## To do:
**1.** Copy the passage on hydraulic actuators word for word, beginning at "4-1. Cylinders. A" and stopping after "port (fluid supply).".
**2.** Write what follows the last sentence of the passage on hydraulic actuators, carrying on its account in the same manner.

## Excerpt provided:
------------------------
CHAPTER 4

Hydraulic Actuators

A hydraulic actuator receives pressure energy and converts it to mechanical force and motion. An actuator can be linear or rotary. A linear actuator gives force and motion outputs in a straight line. It is more commonly called a cylinder but is also referred to as a ram, reciprocating motor, or linear motor. A rotary actuator produces torque and rotating motion. It is more commonly called a hydraulic motor or motor.

4-1. Cylinders. A cylinder is a hydraulic actuator that is constructed of a piston or plunger that operates in a cylindrical housing by the action of liquid under pressure. Figure 4-1 shows the basic parts of a cylinder. A cylinder housing is a tube in which a plunger (piston) operates. In a ram-type cylinder, a ram actuates a load directly. In a piston cylinder, a piston rod is connected to a piston to actuate a load. An end of a cylinder from which a rod or plunger protrudes is a rod end. The opposite end is a head end. The hydraulic connections are a head-end port and a rod-end port (fluid supply).
------------------------
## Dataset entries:
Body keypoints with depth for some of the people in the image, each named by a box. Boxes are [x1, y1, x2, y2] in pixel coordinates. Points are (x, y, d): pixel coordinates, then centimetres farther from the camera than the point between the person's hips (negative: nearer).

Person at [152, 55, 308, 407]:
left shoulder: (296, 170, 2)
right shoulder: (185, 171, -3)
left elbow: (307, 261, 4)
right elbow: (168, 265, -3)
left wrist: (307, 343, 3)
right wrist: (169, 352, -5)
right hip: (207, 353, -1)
------------------------
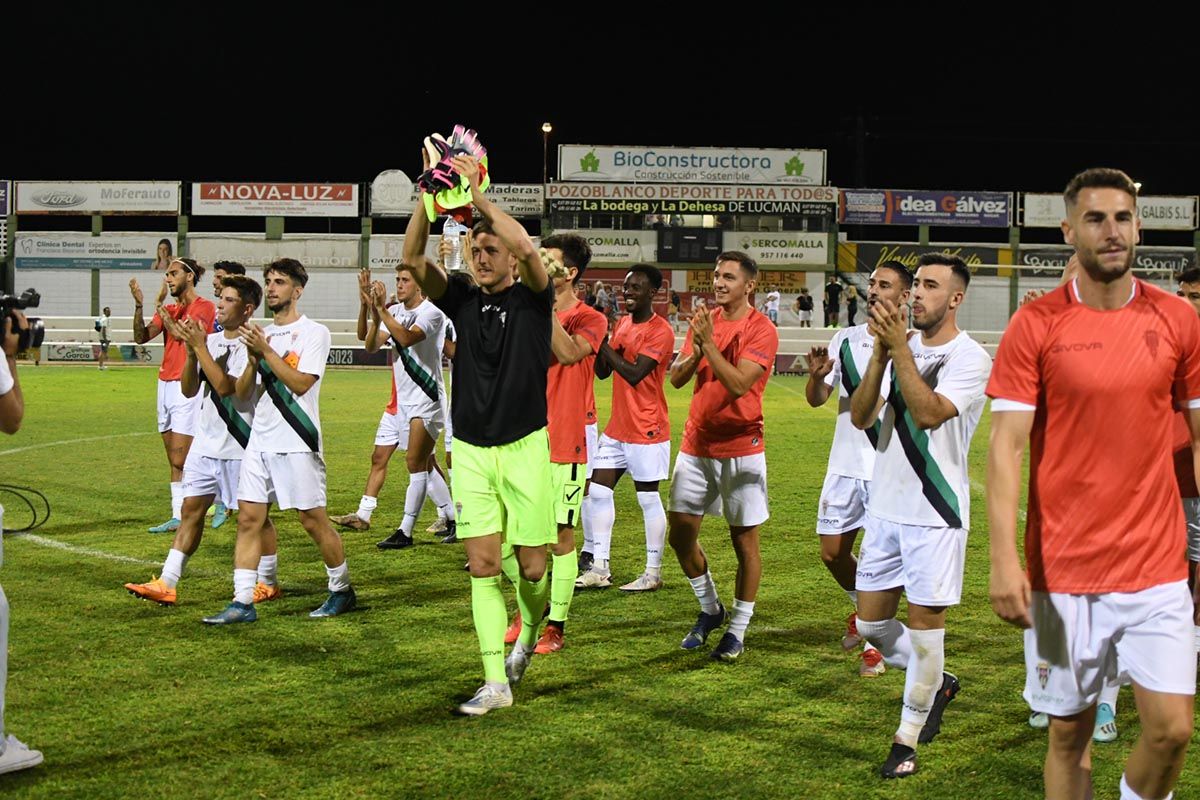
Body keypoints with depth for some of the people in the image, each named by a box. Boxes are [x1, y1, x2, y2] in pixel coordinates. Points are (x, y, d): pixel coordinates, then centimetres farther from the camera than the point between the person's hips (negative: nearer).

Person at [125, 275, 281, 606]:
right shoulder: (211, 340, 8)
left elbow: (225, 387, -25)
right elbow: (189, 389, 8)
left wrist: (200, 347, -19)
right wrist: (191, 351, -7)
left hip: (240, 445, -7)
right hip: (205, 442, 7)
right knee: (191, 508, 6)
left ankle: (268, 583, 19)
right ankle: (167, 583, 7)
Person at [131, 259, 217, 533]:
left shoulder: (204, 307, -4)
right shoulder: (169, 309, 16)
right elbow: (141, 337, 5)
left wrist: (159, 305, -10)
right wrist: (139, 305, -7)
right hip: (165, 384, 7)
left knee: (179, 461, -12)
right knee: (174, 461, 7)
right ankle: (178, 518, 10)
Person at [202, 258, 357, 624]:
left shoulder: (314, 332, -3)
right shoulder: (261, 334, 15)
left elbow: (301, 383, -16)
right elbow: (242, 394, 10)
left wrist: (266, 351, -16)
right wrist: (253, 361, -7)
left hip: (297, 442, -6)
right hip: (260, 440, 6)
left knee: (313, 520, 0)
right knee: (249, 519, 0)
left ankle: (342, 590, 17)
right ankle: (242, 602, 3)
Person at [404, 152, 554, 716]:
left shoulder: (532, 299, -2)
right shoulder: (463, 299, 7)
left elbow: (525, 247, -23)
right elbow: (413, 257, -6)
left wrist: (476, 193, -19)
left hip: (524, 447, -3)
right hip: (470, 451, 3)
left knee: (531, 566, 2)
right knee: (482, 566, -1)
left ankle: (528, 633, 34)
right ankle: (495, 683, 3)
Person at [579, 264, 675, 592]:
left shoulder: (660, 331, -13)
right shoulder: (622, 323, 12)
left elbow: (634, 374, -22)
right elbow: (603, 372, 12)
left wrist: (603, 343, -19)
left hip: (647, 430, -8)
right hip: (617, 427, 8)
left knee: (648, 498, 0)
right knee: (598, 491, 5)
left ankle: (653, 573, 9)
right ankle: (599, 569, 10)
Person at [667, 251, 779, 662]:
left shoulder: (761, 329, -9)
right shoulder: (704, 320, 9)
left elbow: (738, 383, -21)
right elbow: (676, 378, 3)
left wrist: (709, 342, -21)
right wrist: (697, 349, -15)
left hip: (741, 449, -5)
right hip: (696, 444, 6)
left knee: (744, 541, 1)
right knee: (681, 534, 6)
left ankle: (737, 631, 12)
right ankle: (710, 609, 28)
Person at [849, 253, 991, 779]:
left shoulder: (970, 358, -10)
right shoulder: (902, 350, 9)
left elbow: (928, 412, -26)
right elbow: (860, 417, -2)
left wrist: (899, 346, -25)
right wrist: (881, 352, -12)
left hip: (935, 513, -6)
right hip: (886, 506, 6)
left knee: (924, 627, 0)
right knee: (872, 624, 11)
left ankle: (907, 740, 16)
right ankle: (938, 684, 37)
------------------------
## Task-by-task results:
**1.**
4-1. Cylinders. A cylinder is a hydraulic actuator that is constructed of a piston or plunger that operates in a cylindrical housing by the action of liquid under pressure. Figure 4-1 shows the basic parts of a cylinder. A cylinder housing is a tube in which a plunger (piston) operates. In a ram-type cylinder, a ram actuates a load directly. In a piston cylinder, a piston rod is connected to a piston to actuate a load. An end of a cylinder from which a rod or plunger protrudes is a rod end. The opposite end is a head end. The hydraulic connections are a head-end port and a rod-end port (fluid supply).

**2.**
a. Single-Acting Cylinder. This cylinder (Figure 4-1) only has a head-end port and is operated hydraulically in one direction. When oil is pumped into a port, it pushes on a plunger, thus extending it. To return or retract a cylinder, oil must be released to a reservoir. A plunger returns either because of the weight of a load or from some mechanical force such as a spring. In mobile equipment, flow to and from a single-acting cylinder is controlled by a reversing directional valve of a single-acting type.
b. Double-Acting Cylinder. This cylinder (Figure 4-2 must have ports at the head and rod ends. Pumping oil into the head end moves a piston to extend a rod while any oil in the rod end is pushed out and returned to a reservoir. To retract a rod, flow is reversed. Oil from a pump goes into a rod end, and a head-end port is connected to allow return flow. The flow direction to and from a double-acting cylinder can be controlled by a double-acting directional valve or by actuating a control of a reversible pump.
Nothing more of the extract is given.